** Information follows **

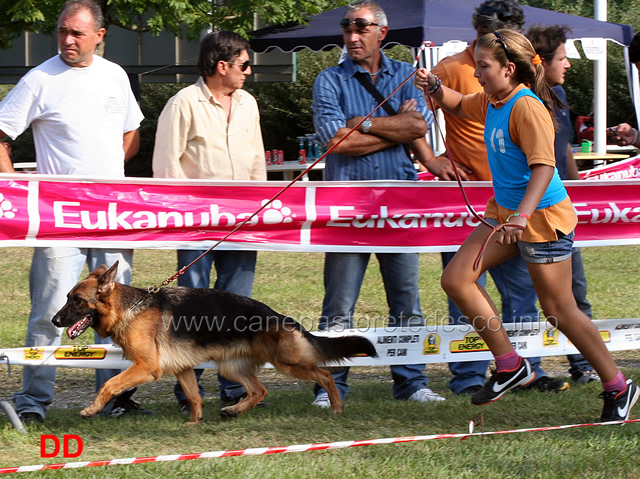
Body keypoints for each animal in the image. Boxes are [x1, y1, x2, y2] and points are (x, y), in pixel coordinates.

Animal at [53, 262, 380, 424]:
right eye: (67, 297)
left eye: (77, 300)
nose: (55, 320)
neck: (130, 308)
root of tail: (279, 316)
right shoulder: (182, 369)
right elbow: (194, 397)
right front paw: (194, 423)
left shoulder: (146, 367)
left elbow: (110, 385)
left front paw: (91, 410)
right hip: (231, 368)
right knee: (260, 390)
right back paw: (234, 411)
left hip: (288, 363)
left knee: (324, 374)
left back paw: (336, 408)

** End of Information **
** Information follows **

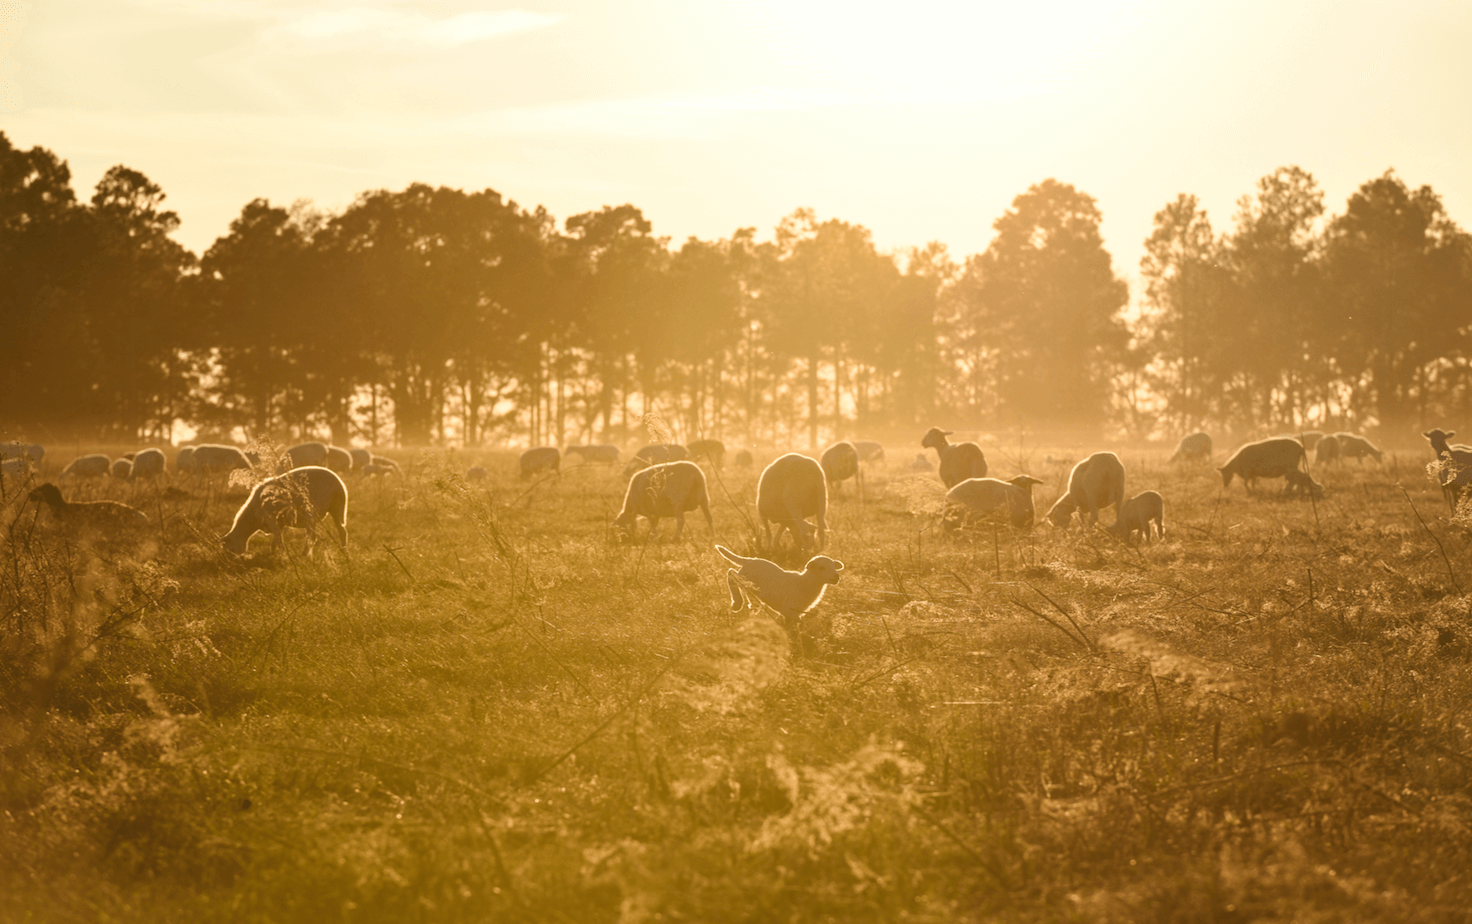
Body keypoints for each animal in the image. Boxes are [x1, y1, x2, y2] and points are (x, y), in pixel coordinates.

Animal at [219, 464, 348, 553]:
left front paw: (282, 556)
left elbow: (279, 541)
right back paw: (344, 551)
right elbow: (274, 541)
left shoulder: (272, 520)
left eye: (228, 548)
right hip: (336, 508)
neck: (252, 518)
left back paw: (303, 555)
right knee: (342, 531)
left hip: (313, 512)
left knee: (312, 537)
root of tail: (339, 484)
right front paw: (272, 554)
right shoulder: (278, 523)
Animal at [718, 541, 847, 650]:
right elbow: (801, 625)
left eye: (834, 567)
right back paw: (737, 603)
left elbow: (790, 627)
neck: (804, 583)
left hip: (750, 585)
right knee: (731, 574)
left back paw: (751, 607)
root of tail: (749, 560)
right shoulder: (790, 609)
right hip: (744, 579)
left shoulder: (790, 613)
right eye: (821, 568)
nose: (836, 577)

** End of Information **

● Problem to work on
Only those lines of the entries above that run from the line containing "nose: (55, 320)" to the line containing "left back paw: (336, 408)", both included, should be transcribed exactly.

● Solution to the problem
nose: (55, 320)
neck: (130, 308)
root of tail: (279, 316)
right shoulder: (182, 369)
right elbow: (194, 397)
right front paw: (194, 423)
left shoulder: (146, 367)
left elbow: (110, 385)
left front paw: (91, 410)
right hip: (231, 368)
right knee: (260, 390)
right back paw: (234, 411)
left hip: (288, 363)
left knee: (324, 374)
left back paw: (336, 408)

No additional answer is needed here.